A 2ª temporada de Avatar: O Último Mestre do Ar, da Netflix, estreou apostando alto: fez mudanças ousadas em relação à animação original de 2005 e já prepara o terreno para a 3ª e última temporada, que vai encerrar a adaptação de A Lenda de Aang.
Em vez de copiar o desenho cena a cena, a nova leva de episódios reorganiza arcos inteiros, antecipa reviravoltas e até transforma um episódio antes considerado dispensável em peça central da história. O resultado divide fãs, mas mostra uma série com voz própria.
As mudanças mais ousadas da 2ª temporada
A alteração mais comentada envolve Ursa, mãe de Zuko. O live-action mexe no momento do seu desaparecimento, um dos pontos mais delicados da história do príncipe banido. A mudança reposiciona o trauma de Zuko e pode afetar todo o futuro da série.
Esse ajuste não é apenas estético. Ao reescrever quando e como Ursa some da vida do filho, os roteiristas mexem na origem da dor que move Zuko, o que pode levar o personagem por caminhos diferentes dos que os fãs da animação conhecem de cor.
A temporada também resolve, na tela, o destino incerto de Jet. A animação apenas sugeria o que aconteceu com o personagem, deixando o desfecho aberto por quase 20 anos. Agora os roteiristas assumem uma posição clara sobre o assunto.
Outra decisão inteligente foi tornar canônico um episódio tratado como mero “filler” no desenho. A referência ligada à Dama Pintada deixa de ser um detalhe solto e passa a ter peso real dentro da jornada dos protagonistas.
Há ainda um trabalho de antecipação em torno de Katara. A série planta indícios da parte mais sombria do seu caminho, ligada ao controle de sangue, uma temporada antes do que a animação revelava. É um aviso de que a heroína terá escolhas pesadas pela frente.
Para os fãs mais atentos, a produção escondeu ainda uma referência a um animal querido da animação original. É o tipo de easter egg que recompensa quem cresceu acompanhando Aang e sua turma, sem atrapalhar quem chega agora à história.

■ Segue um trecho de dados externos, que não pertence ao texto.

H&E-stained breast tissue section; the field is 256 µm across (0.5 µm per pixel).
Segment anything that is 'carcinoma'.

Juntas, essas escolhas mostram a intenção da Netflix: em vez de uma cópia segura, entregar uma releitura que assume riscos. Para parte do público é ousadia bem-vinda; para outra, mexer demais em momentos sagrados da animação original.
E a 3ª temporada?
A 3ª temporada já está confirmada como a final e deve adaptar o desfecho de A Lenda de Aang, fechando o conflito contra a Nação do Fogo. Ainda não há data oficial de estreia divulgada pela Netflix, então o melhor é tratar tudo como “em breve”.

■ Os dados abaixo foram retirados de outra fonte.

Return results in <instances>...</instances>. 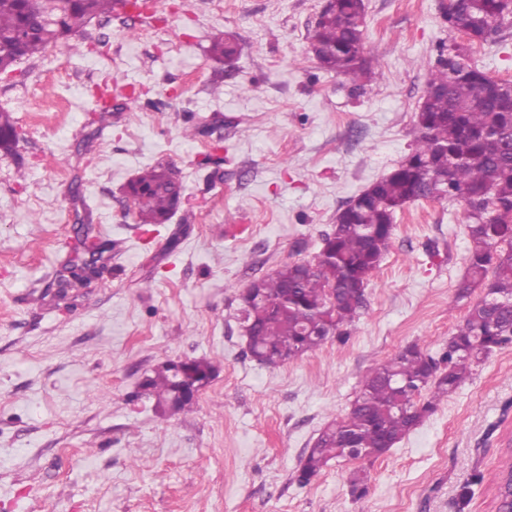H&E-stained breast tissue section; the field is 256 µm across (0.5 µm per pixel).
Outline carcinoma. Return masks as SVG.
Listing matches in <instances>:
<instances>
[{
  "mask_svg": "<svg viewBox=\"0 0 512 512\" xmlns=\"http://www.w3.org/2000/svg\"><path fill=\"white\" fill-rule=\"evenodd\" d=\"M129 0H0V71L70 40L94 19H105ZM448 24L468 43H440L435 64L416 112L418 136L411 152L386 176L357 194V205L336 216L321 240L314 269L289 263L259 279L261 299L239 293L241 329L257 362L278 366L328 341L346 342L368 310L369 281L388 251L396 214L422 198L463 204L462 224L471 242L465 296L478 301L442 347L417 345L399 351L367 372L348 413L325 426L300 460L296 481L305 486L332 460L375 461L401 442L441 400L469 377L471 364L512 341V82L496 79L472 63L474 46L497 32L512 15V0H448ZM364 0H334L309 32L320 68L365 83L383 78L364 55ZM210 55L238 54L237 44L220 33ZM19 133L12 115L0 110V156L17 153ZM173 167L149 166L127 185L140 224H164L183 196ZM215 372L205 359L166 361L145 378L142 390L157 409L172 415L191 408L197 395L178 394L181 376L204 389ZM350 495L363 499L367 478L356 471Z\"/></svg>",
  "mask_w": 512,
  "mask_h": 512,
  "instance_id": "carcinoma-1",
  "label": "carcinoma"
}]
</instances>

Mesmo assim, o showrunner deixou uma porta aberta: uma 4ª temporada é tratada como possibilidade, o que abriria espaço para histórias além do arco original de Aang. Por ora, é só uma ideia no horizonte, sem nada garantido.
Com mudanças tão ousadas na bagagem, a grande pergunta é se a 3ª temporada vai honrar o final amado pelos fãs ou seguir reescrevendo o mito a seu modo. Seja qual for o caminho, a despedida de Aang promete dar o que falar.